● **Task requirements**:
Output every line below exactly, please, omitting pictures.

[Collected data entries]
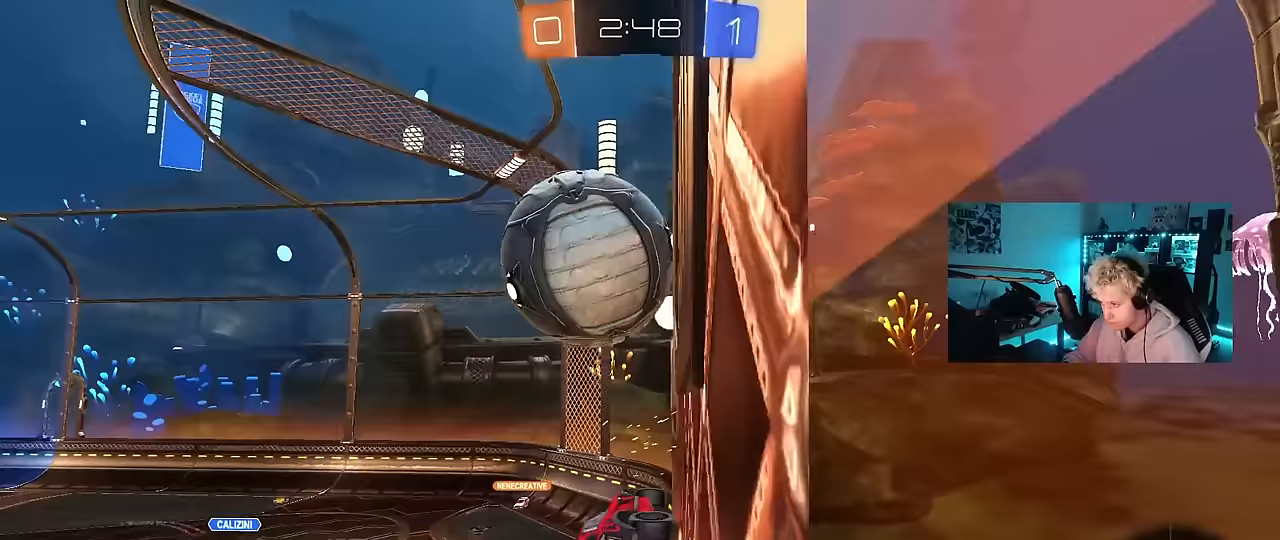
{"keys": ["w"], "mouse": [], "mouse_move": "still", "events": [[33, "a", "up"], [83, "d", "down"], [167, "mouse_left", "up"], [450, "d", "up"]]}
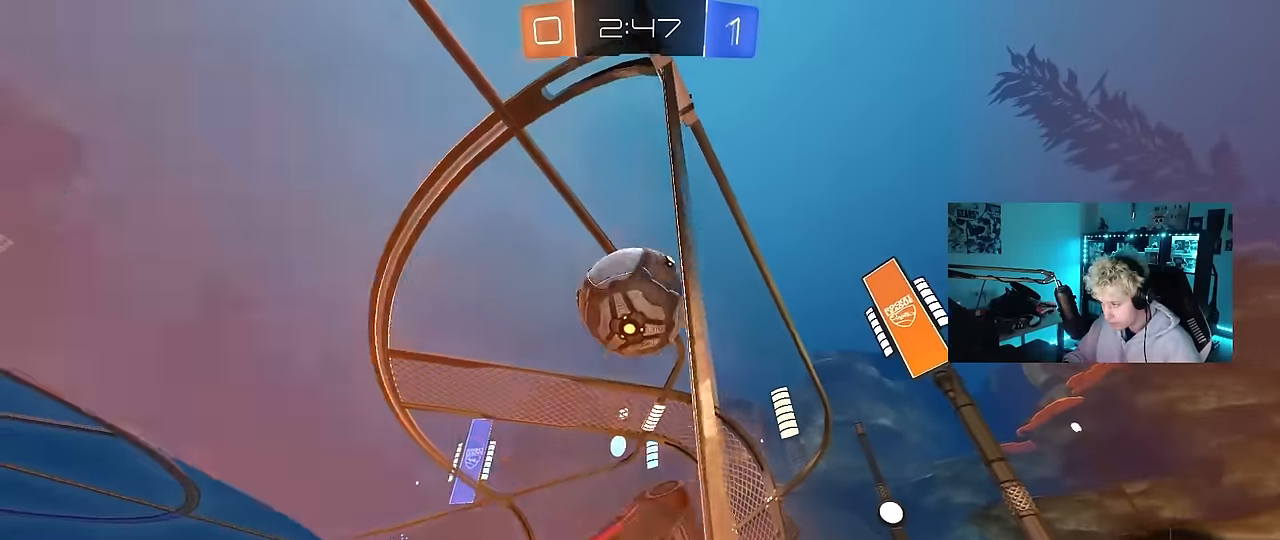
{"keys": ["w"], "mouse": ["left"], "mouse_move": "still", "events": [[83, "a", "down"], [183, "a", "up"], [467, "mouse_left", "down"]]}
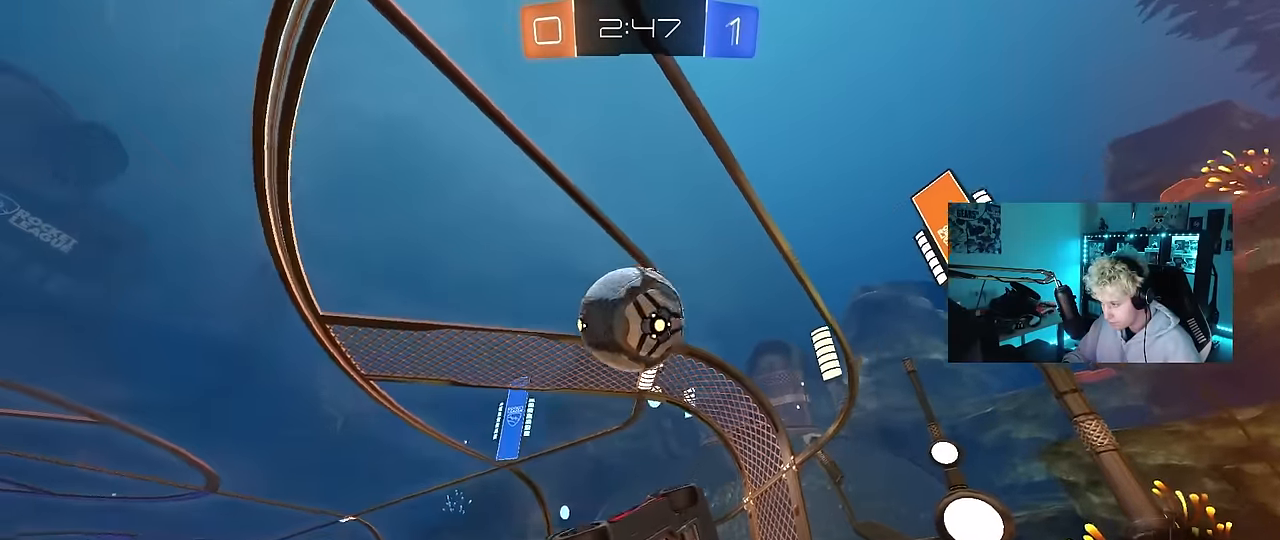
{"keys": ["w"], "mouse": [], "mouse_move": "still", "events": [[100, "mouse_left", "up"], [200, "a", "down"], [300, "a", "up"]]}
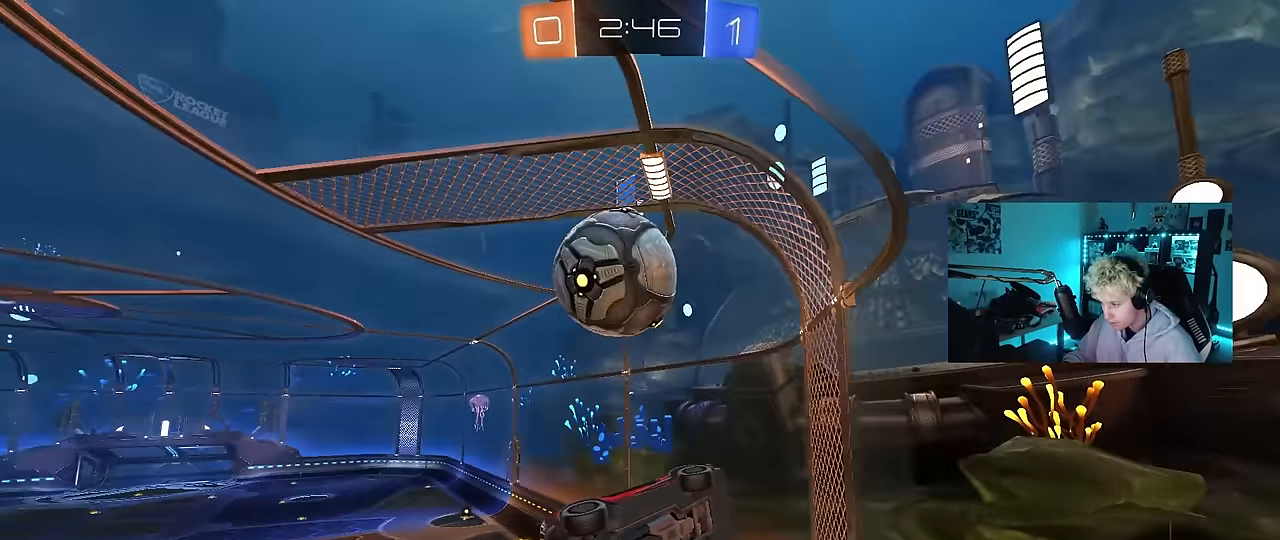
{"keys": ["a", "w"], "mouse": [], "mouse_move": "still", "events": [[83, "a", "down"], [117, "w", "up"], [167, "s", "down"], [400, "s", "up"], [500, "w", "down"]]}
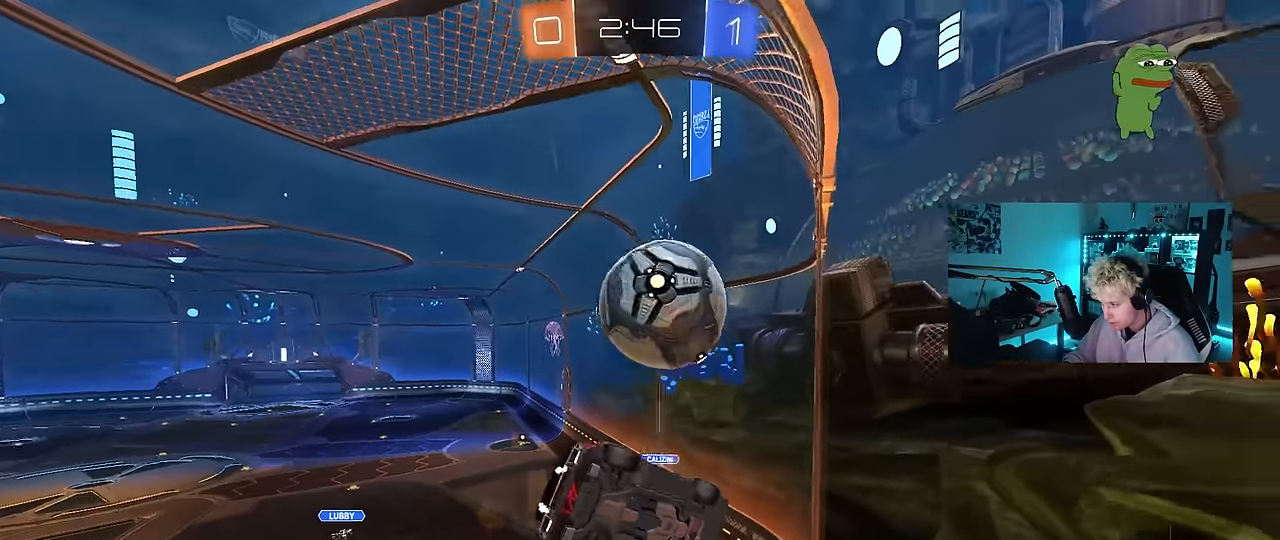
{"keys": ["d", "w"], "mouse": [], "mouse_move": "still", "events": [[333, "a", "up"], [367, "d", "down"]]}
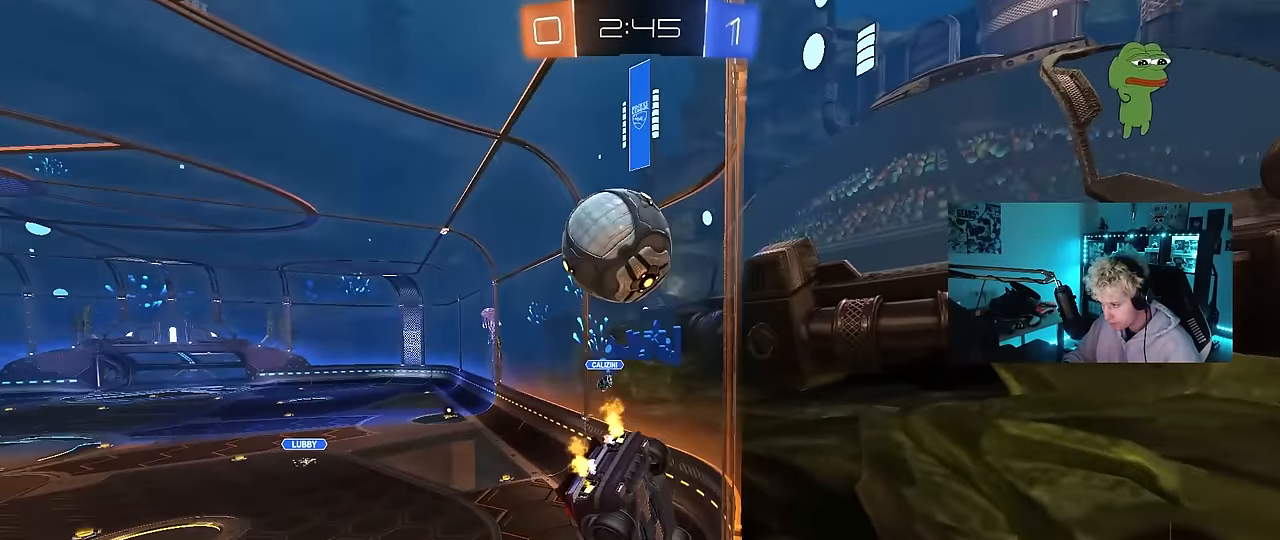
{"keys": ["a", "d", "s"], "mouse": ["left", "right"], "mouse_move": "down-left", "events": [[17, "d", "up"], [67, "d", "down"], [150, "s", "down"], [200, "w", "up"], [350, "mouse_right", "down"], [383, "mouse_left", "down"], [383, "s", "up"], [433, "s", "down"], [483, "a", "down"]]}
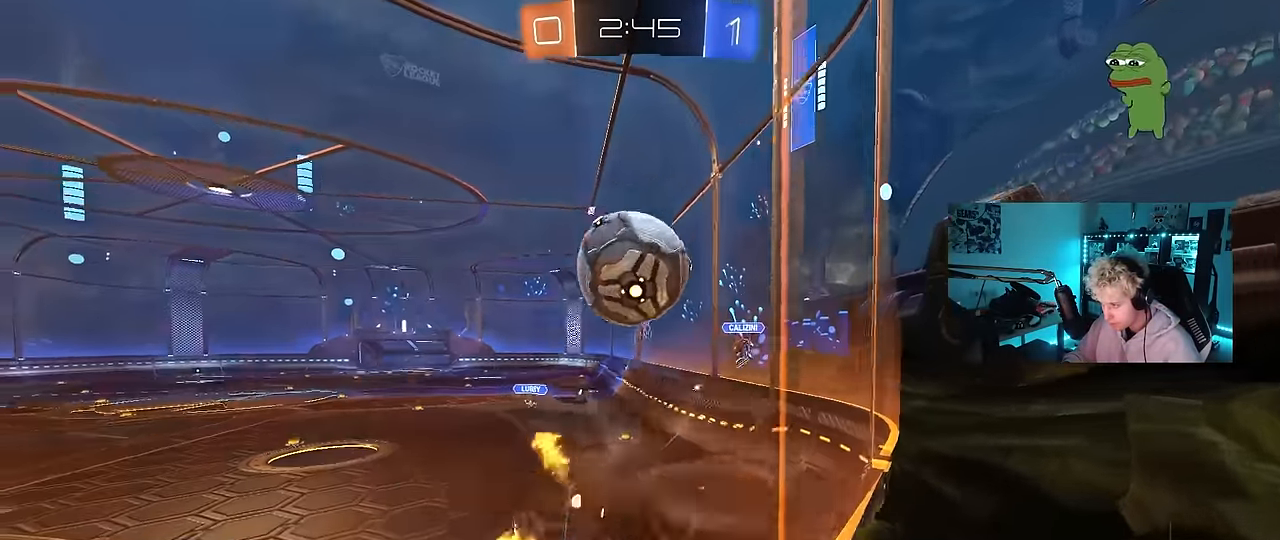
{"keys": ["shift", "w"], "mouse": ["left", "right"], "mouse_move": "down", "events": [[33, "d", "up"], [83, "d", "down"], [83, "mouse_right", "up"], [217, "d", "up"], [267, "a", "up"], [267, "s", "up"], [317, "w", "down"], [350, "mouse_right", "down"], [417, "shift", "down"]]}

● **Result of the exercise**:
{"keys": ["w"], "mouse": [], "mouse_move": "still", "events": [[33, "a", "up"], [83, "d", "down"], [167, "mouse_left", "up"], [450, "d", "up"]]}
{"keys": ["w"], "mouse": ["left"], "mouse_move": "still", "events": [[83, "a", "down"], [183, "a", "up"], [467, "mouse_left", "down"]]}
{"keys": ["w"], "mouse": [], "mouse_move": "still", "events": [[100, "mouse_left", "up"], [200, "a", "down"], [300, "a", "up"]]}
{"keys": ["a", "w"], "mouse": [], "mouse_move": "still", "events": [[83, "a", "down"], [117, "w", "up"], [167, "s", "down"], [400, "s", "up"], [500, "w", "down"]]}
{"keys": ["d", "w"], "mouse": [], "mouse_move": "still", "events": [[333, "a", "up"], [367, "d", "down"]]}
{"keys": ["a", "d", "s"], "mouse": ["left", "right"], "mouse_move": "down-left", "events": [[17, "d", "up"], [67, "d", "down"], [150, "s", "down"], [200, "w", "up"], [350, "mouse_right", "down"], [383, "mouse_left", "down"], [383, "s", "up"], [433, "s", "down"], [483, "a", "down"]]}
{"keys": ["shift", "w"], "mouse": ["left", "right"], "mouse_move": "down", "events": [[33, "d", "up"], [83, "d", "down"], [83, "mouse_right", "up"], [217, "d", "up"], [267, "a", "up"], [267, "s", "up"], [317, "w", "down"], [350, "mouse_right", "down"], [417, "shift", "down"]]}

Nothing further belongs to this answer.